[Records excerpted from a collection]
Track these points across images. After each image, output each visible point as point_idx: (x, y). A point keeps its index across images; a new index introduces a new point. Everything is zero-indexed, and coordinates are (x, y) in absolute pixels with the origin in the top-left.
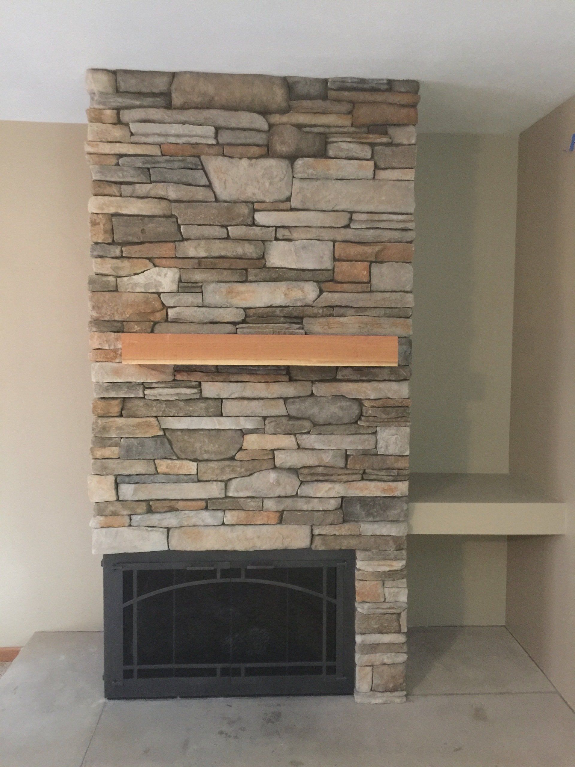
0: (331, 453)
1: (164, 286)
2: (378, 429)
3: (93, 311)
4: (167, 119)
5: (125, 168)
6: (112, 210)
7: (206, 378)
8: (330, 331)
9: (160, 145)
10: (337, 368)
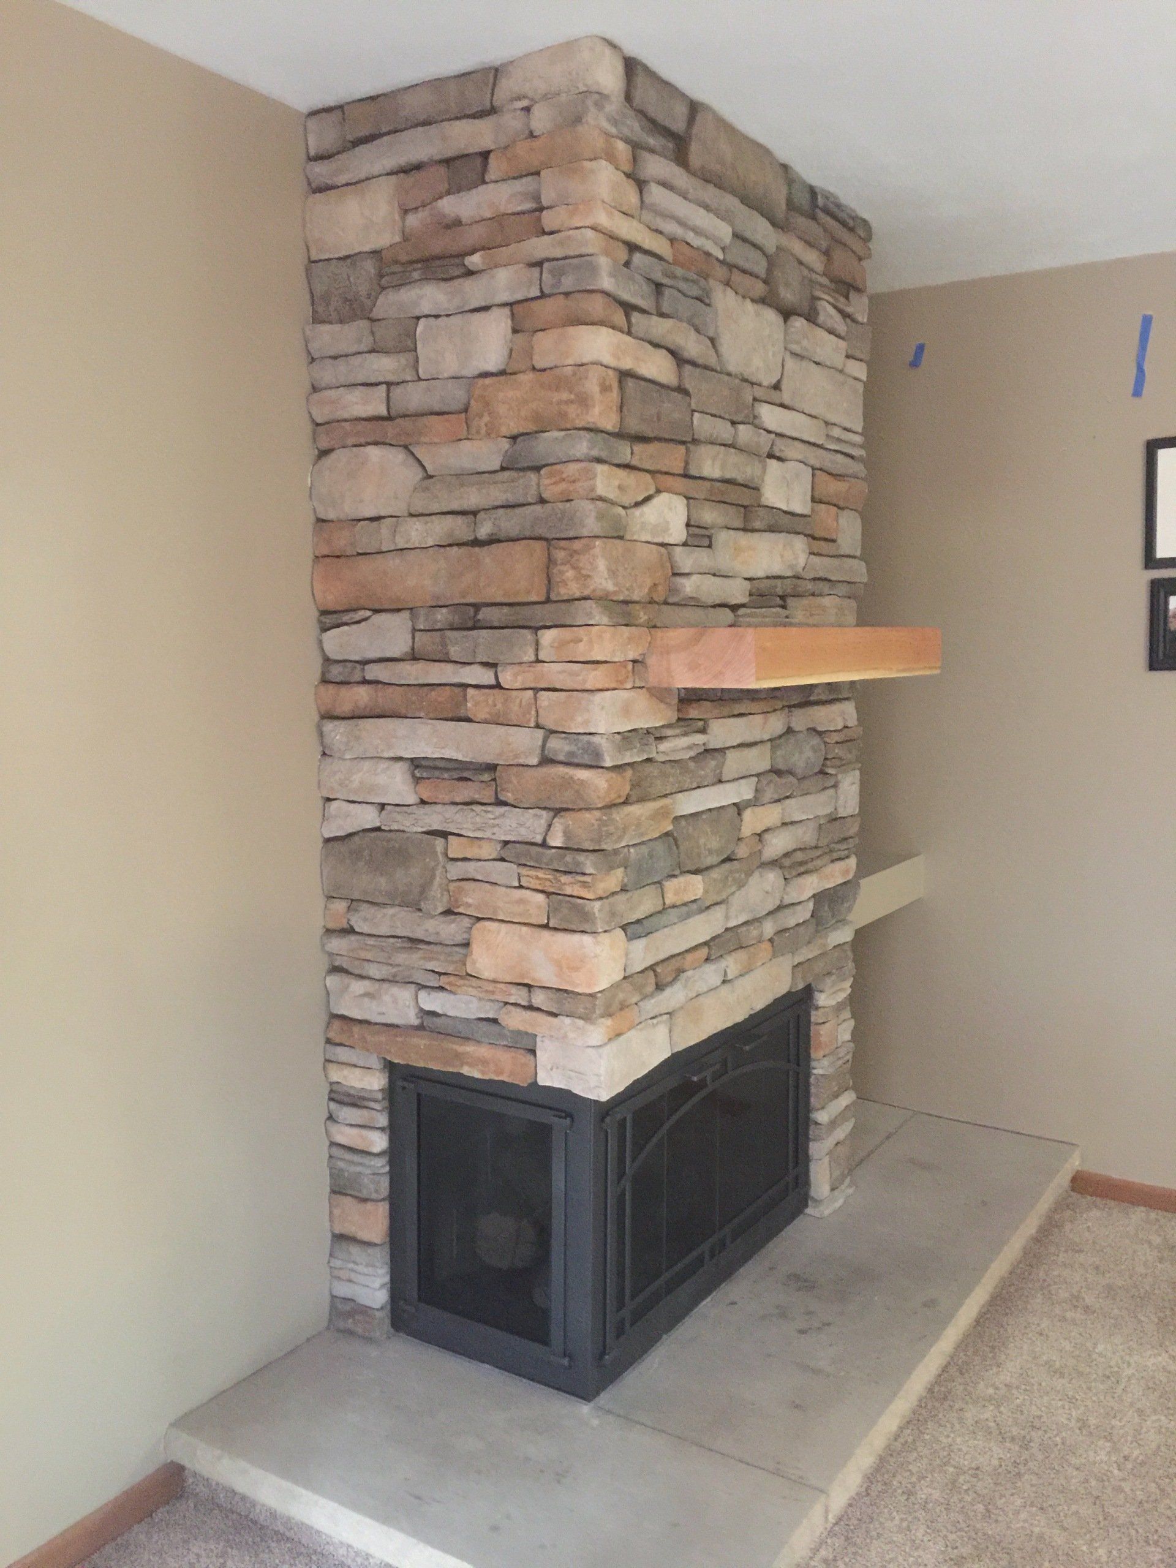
0: (812, 825)
1: (671, 531)
2: (840, 777)
3: (609, 581)
4: (692, 194)
5: (637, 277)
6: (627, 364)
7: (716, 712)
8: (811, 621)
9: (672, 240)
10: (812, 685)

* What to do *
Locate "0: (331, 453)" in the entries above. Copy, exactly and only, the lines from that line to the end, leaving out the pictures.

* Expected output *
0: (331, 453)
1: (164, 286)
2: (378, 429)
3: (93, 311)
4: (167, 119)
5: (125, 168)
6: (112, 210)
7: (206, 378)
8: (330, 331)
9: (160, 145)
10: (337, 368)
0: (812, 825)
1: (671, 531)
2: (840, 777)
3: (609, 581)
4: (692, 194)
5: (637, 277)
6: (627, 364)
7: (716, 712)
8: (811, 621)
9: (672, 240)
10: (812, 685)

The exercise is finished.